The course is very technical and layered with big sharp rocks and gravel. I was a little off the pace heading up the opening dirt road climb, but I figured I would be able to bridge back up once we got into the singletrack. But of course, shortly after we entered the singletrack, I was hit with flat tire #1. Normally the Nano’s hold up pretty well for me and have proven to be a solid choice even on courses like the W101, but this course definitely requires something a little more beefy. It took a little while to fix it. I found myself struggling with the age old debate of a quick blast of C02 and let the stans do the work, or opt for the full on tube change. I chose the latter, and ended up wasting an entire 40 gram canister. Luckily, Dan K dropped me a fresh C02 and I went to work.
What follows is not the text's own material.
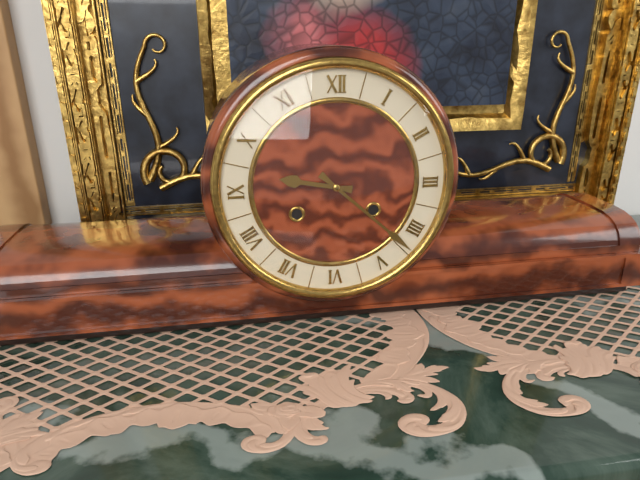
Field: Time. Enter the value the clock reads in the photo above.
9:22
So I’m back to rolling down the trail and I’m steadily picking up spots. To be honest, I wasn’t really riding the techy trails all that well. I felt slow, and a little apprehensive about crashing, so I just sort of took my time and picked my way through the brush. Coming down a short descent, it happened again. Flat #2. This time I was stranded with no tube or C02. Luckily with a little begging, I was able to track down a pump, then a few riders later, another tube. I went to work again and got it fixed. Thanks to those who donated for the cause!
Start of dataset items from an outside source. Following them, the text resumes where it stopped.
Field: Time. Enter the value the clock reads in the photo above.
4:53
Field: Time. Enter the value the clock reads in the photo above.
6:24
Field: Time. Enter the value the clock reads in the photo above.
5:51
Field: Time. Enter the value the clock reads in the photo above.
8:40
OK, so now I’ve lost so much time, that it’s just turned into the principal of finishing this dam thing. I’m rolling along and about to get to aid#5 when it happens again. Flat#3. Holy hell! I have a tube, a pair of C02’s, and a multi-tool. This time I’m getting mid-evil on this thing. I yanked out the flat tube and bit out the valve stem like some sort of possessed flesh eating monster. I peeled open the tube all the way around. Then I took my new tube and wrapped it inside the carcass of the old tube. Voila! Flat fixed for good.
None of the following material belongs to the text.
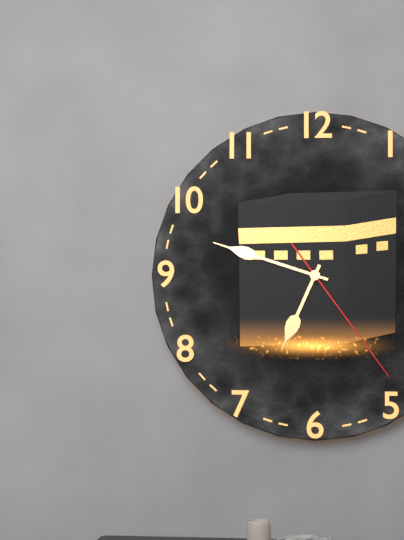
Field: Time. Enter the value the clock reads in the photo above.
6:48:24
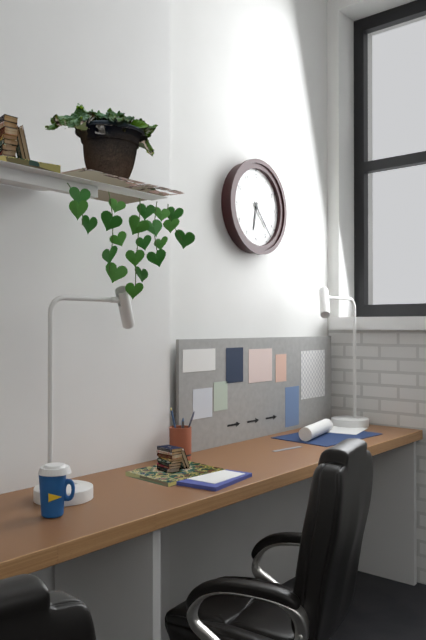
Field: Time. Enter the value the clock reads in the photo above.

The rest of my race was just me bouncing off more rocks just waiting for the finish line to present itself, but I got through it. Then as I was sitting in my folding chair drinking my recovery drink, the front tire flatted again. How ironic. It was just one of those races that made me want to quit racing mountain bikes. It made me feel stupid, like I am wasting my time with all this. 14hrs of driving to a Podunk town in the middle of nowhere, silly course, mechanicals… all we needed was a thunderstorm and it would have made it a complete mountain bike experience. But for every 3 bad races, there’s one good one, and that’s what keeps us coming back.
I had a lot of time to reflect on the drive home, and tried to focus on the positives, rather than the negatives. At least I didn’t hurt myself, it was still a good training effort, we got to see the Ozarks… etc. I thought about other sports, and other athletes, who go through the same kind of struggles. I thought about how fortunate I am to able to compete at such a high level, and how lucky I am to truly experience my passion. No, it’s not stupid, it’s not a waste of time, it’s what I love to do, it’s what gets me out of bed on a Monday morning, and after a bad race, it’s important to keep reminding myself of that. I’ll still keep having my special moments on the bike that we all chase after week in and week out, but it just wasn’t in the cards this past weekend. With that being said, I hope to see you all at NUE round #3 in Ohio, right there with me chasing that perfect race. Happy thoughts.
Dude. True all dat. Nice. I hate blogs that talk about heart rate and left turns and right turns and that climb. Its about the journey. Nicely said Mike! - Dan k.